Has your data been demultiplexed?
– If the data hasn’t been demultiplexed, it means you will have only one file for multiple sample.
Is your data paired end or single end?
– one file or two file for one single sample
Phred33 or Phred64?
– Phred64 is old-fashioned. So normally it would be Phred 33. Check the table below. Based on the table, it is clear that our file is Phred33, as we have seen “,”
what sequencing platform did you use for sequencing?
– This step is very important. As the main part of this tutorial will focus on illumina short-reads sequencing platform. If you use full-length Pacbio CCS. Then please check other tutorial or use chapter 2 “Other platform” for a start.

1.2.3 Prepare for the QIIME2: sample metadata#
Sample metadata will be used for diversity analysis, feature-table summarize or ANCOM analysis, etc, to provide other information like, Grouping information to the QIIME2. However, I suggest to use R for the downstream analysis.
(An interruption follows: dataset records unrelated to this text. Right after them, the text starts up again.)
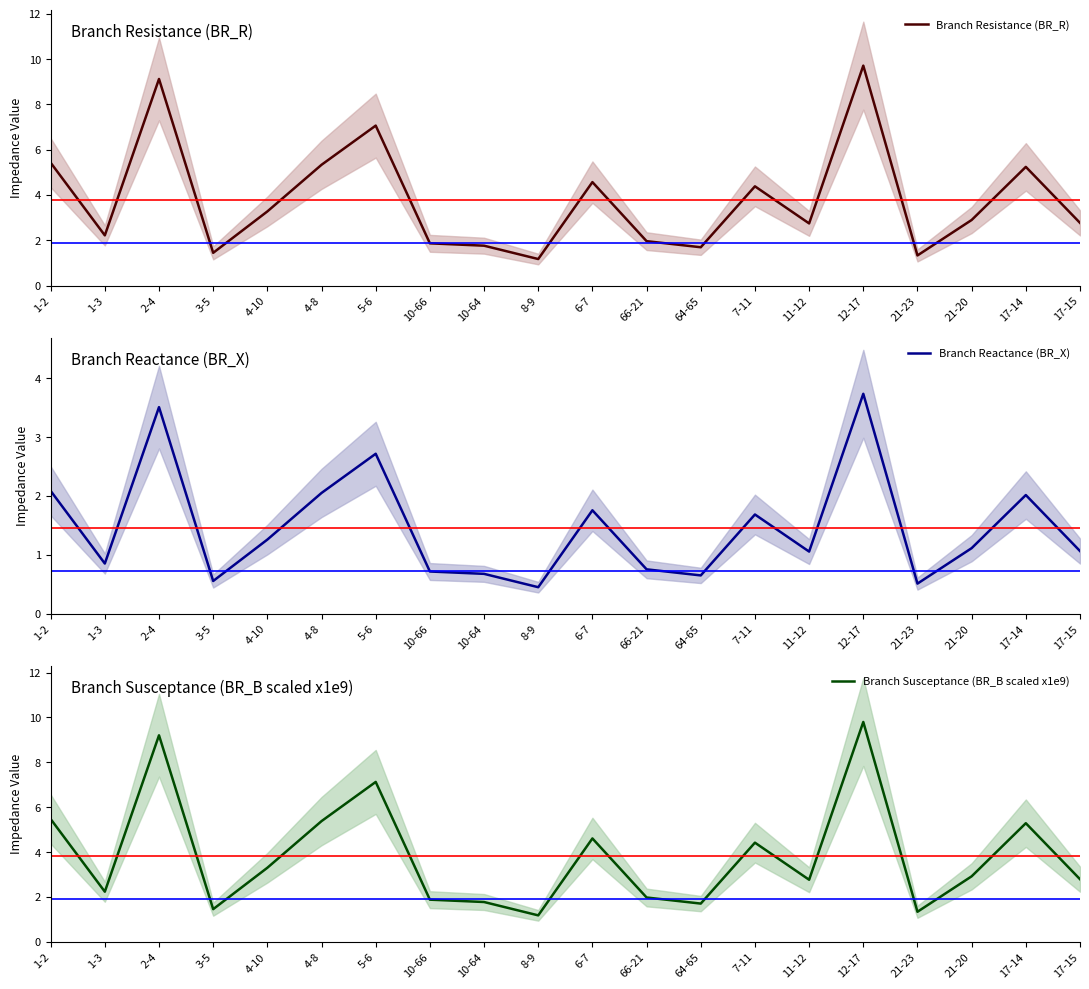

Reading left to right, transcribe all the data shown in this chart.

Branch Resistance (BR_R): 5.4	2.2	9.1	1.4	3.3	5.3	7.1	1.9	1.8	1.2	4.6	2.0	1.7	4.4	2.7	9.7	1.3	2.9	5.2	2.8
Branch Reactance (BR_X): 2.1	0.9	3.5	0.6	1.3	2.1	2.7	0.7	0.7	0.5	1.8	0.8	0.7	1.7	1.1	3.7	0.5	1.1	2.0	1.1
Branch Susceptance (BR_B scaled x1e9): 5.5	2.2	9.2	1.5	3.3	5.4	7.1	1.9	1.8	1.2	4.6	2.0	1.7	4.4	2.8	9.8	1.3	2.9	5.3	2.8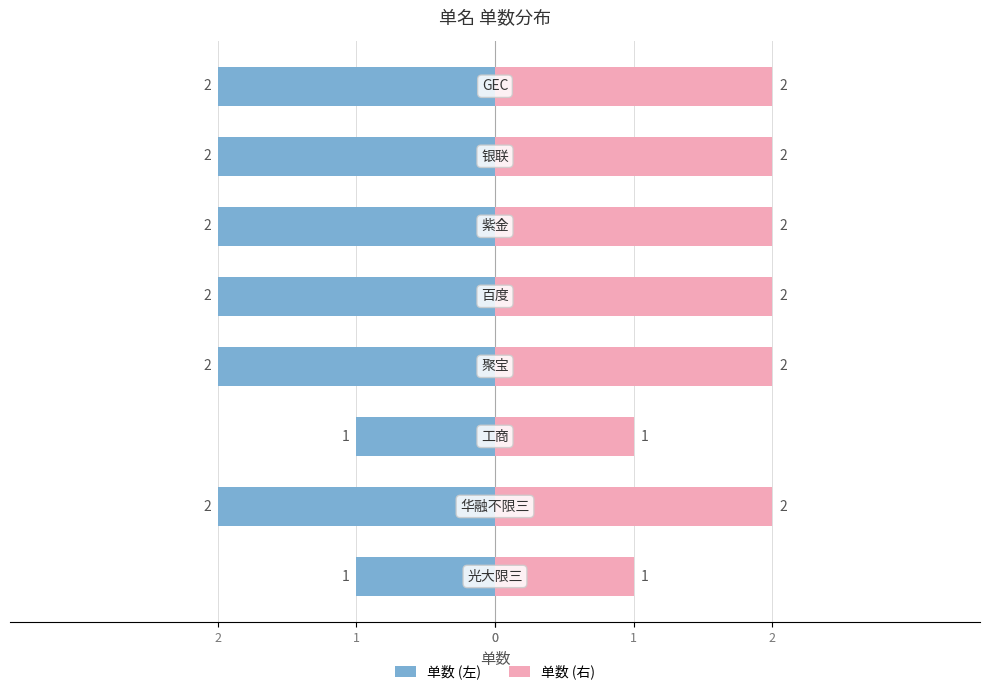

Which series has the largest total across all categories?

单数 (右)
To do the analysis in R, we also need a similar table, therefore, you are highly suggest to finish a similar sample metadata for your own data in this step, no matter you choose QIIME2 or R.
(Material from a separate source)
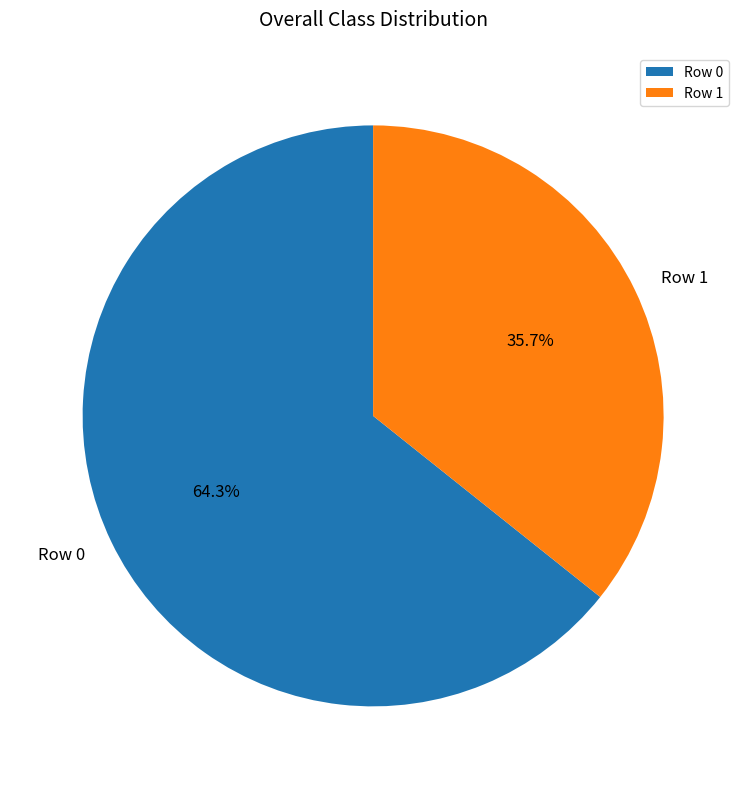

Rank the categories by value from lowest to highest.

Row 1, Row 0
Sample metadata is saved in a tab-separated text file (.tsv). Each row corresponds to a sample, while each column denotes a specific metadata category. The first line serves as a header, listing the names of the metadata categories.
This file was used for the software to do statistics based on your grouping
also provide some information regarding the sequencing, e.g. BarcodeSequence, LinkerPrimerSequence
The column name for the sample names is fixed, such as “sample-id”. So you can only pick the column name that QIIME2 provided.
Check the Link for an example.
More#
Check the official “Moving pictures tutorial”. Read From “Introduction” to “Obtaining and importing data”
Check Points (End of the week)
Whether you have your software installed or settled with Galaxy?
Whether you have a proper sample metadata?
Whether you have a proper understanding towards your sequencing data?
Try using the command based on the sample qza and qzv shared within the moving pictures tutorial?